Physical-chemical conditions in the mesocosm bags

Temperature, pH, light irradiance and salinity were measured every day at 9:00 (Supplementary Fig. 6 ). Light intensity was measured just below the water surface with a Li-cor Li-250 Light metre (Bad Homburg, Germany). Temperature measurements were done directly inside the mesocosm bags using a Testo 110—temperature metre (Lenzkirch, Germany). Total alkalinity (TA) samples were taken by plunging, filling, and closing an air-tighten 100 mL transparent glass bottle inside the mesocosm to avoid air bubbles. The samples were stored at 4 °C before being analysed within 36 h through linear Gran-titration 72 using a TitroLine alpha plus (Schott, Mainz, Germany). Samples for dissolved inorganic nutrients and TA were taken at an interval of 1–3 days depending on the phytoplankton bloom development.

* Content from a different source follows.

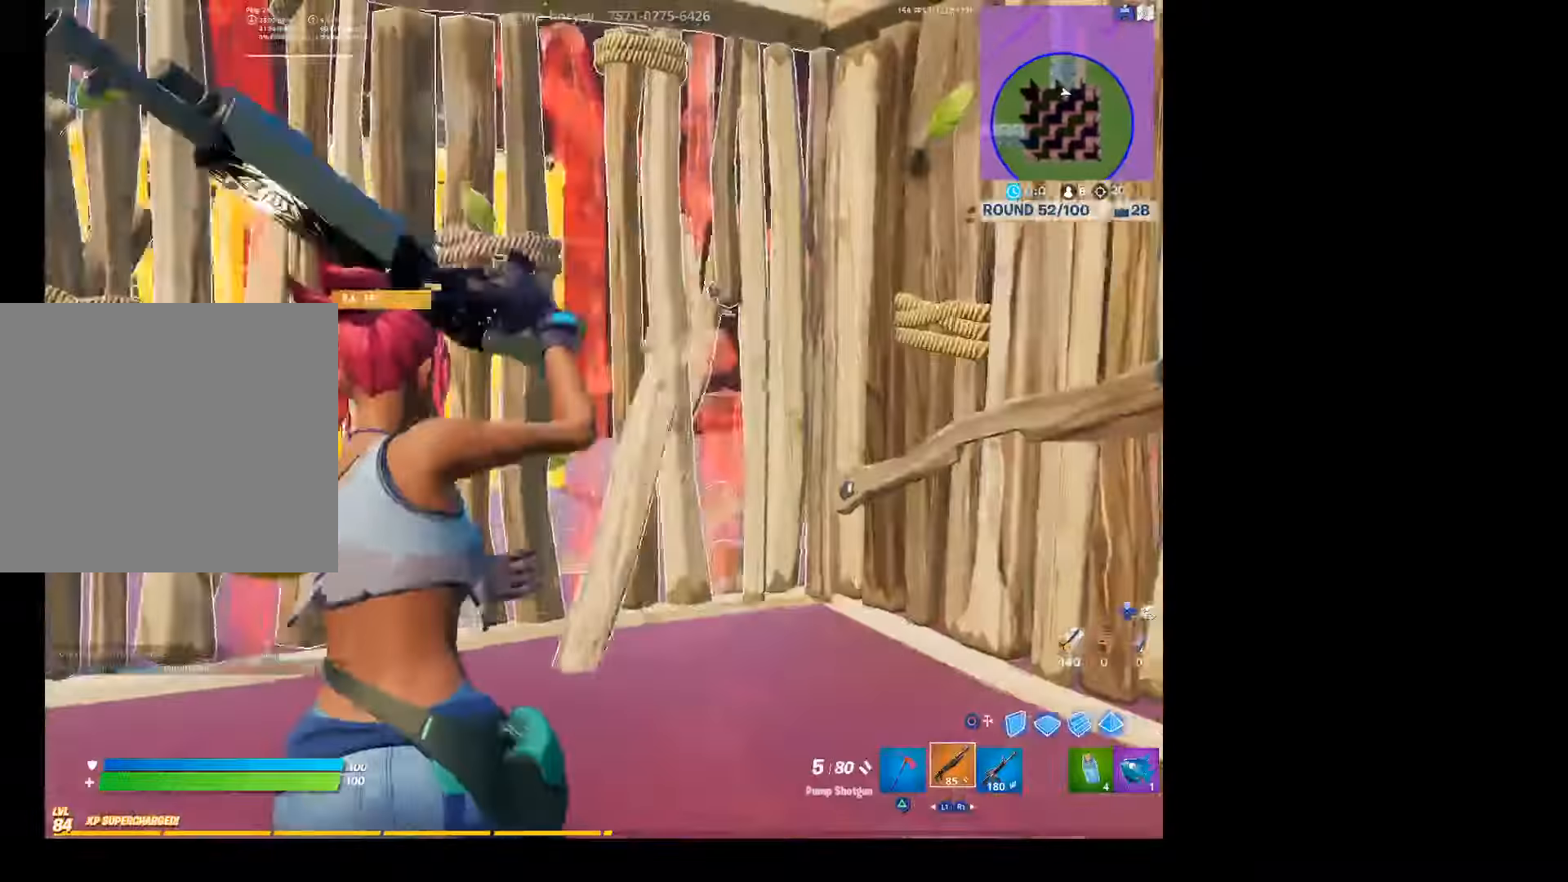
{"buttons": [], "left_stick": "up-left", "right_stick": "center", "events": [[33, "left_stick", "up"], [133, "right_stick", "center"], [233, "right_stick", "up-left"], [366, "right_stick", "center"], [433, "left_stick", "up-left"]]}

For further analyses, water was collected from each mesocosm bag with clean plastic beakers and brought to the lab for processing. The first parameter measured was pH using a WTW pH 330i equipped with a SenTix 81 pH electrode (Letchworth, England). Salinity was measured with a WTW CellOx 325 (probe Oxi 197-S, Letchworth, England). Dissolved inorganic nutrient samples were collected with a sterile plastic syringe and filtered through a 0.45 µm PTFE filter (Minisart, Sartorius, Goettingen, Germany) fitted to the syringe. For this step, the first 2 mL of the sample were used to rinse the filter and directly discarded. Samples for dissolved inorganic nitrogen (DIN) and phosphorus (DIP) were stored at −20 °C, and the samples for dissolved silica (DSi) were stored at 4 °C, until photometric analyses 71 (Supplementary Fig. 2 ). Results of TA, pH, temperature, salinity, atmospheric pressure, DIP and DSi were computed to determine the carbonate system using the CO2Sys Excel Macro 73 with a set of constants defined by 74 (Supplementary Data 1 ). Although p CO 2 in the mesocosms were below levels projected by the RCP scenarios during the experiment, CO 2 concentrations were always different across scenarios within the expected gradient (Supplementary Fig. 6b and Supplementary Data 1 ), where Ambient is lower than ERCP 6.0 that is lower than ERCP 8.5. Given the extreme complexity of keeping p CO 2 constant in mesocosm experiments, even with an appropriate CO 2 atmosphere, and especially throughout a phytoplankton bloom event that is able to change dissolved CO 2 even in the open sea 75 . Therefore, our approach yields the most realistic of CO 2 time courses in a future ocean. The remaining water was used for analyses of the planktonic community.

Planktonic community

To determine plankton species composition and biomass, 100 mL of mesocosm seawater were stored in amber glass bottles and immediately fixed with neutral Lugol’s iodine solution (1% final concentration) to preserve calcifying phytoplankton. Another 250 mL were fixed with acid Lugol’s iodine solution (2% final concentration) to preserve other phytoplankton and microzooplankton species. Phytoplankton were identified using an inverted microscope Zeiss Anxiovert 135 (Jena, Germany) and microzooplankton using a Zeiss Axio Observer 7 A1 (New York, USA) following the method described in 76 . Due to the high biomass of the mesozooplankton Noctiluca scintillans during the experiment, this species was quantified and identified by the Utermöhl method as well, using chamber volumes ranging between 50 and 100 mL. Planktonic organisms were identified to species level, or pooled into size-shape dependent groups when species identification was not possible. Scanning electron microscopy (Philips XL30 SEM, Massachusetts, USA) was applied to identify coccolithophore species by the morphology of the coccoliths. For this procedure, prior to microscopy, 5 mL of the neutral lugol fixed sample were filtered through a 0.2 µm pore size polycarbonate membrane filter (Merck Millipore, Burlington, USA), dried in a drying oven at 40 °C for 12 h, placed on a metal stub using an adherent carbon disc with increased conductivity, and then sputter-coated with a 10-nm gold layer.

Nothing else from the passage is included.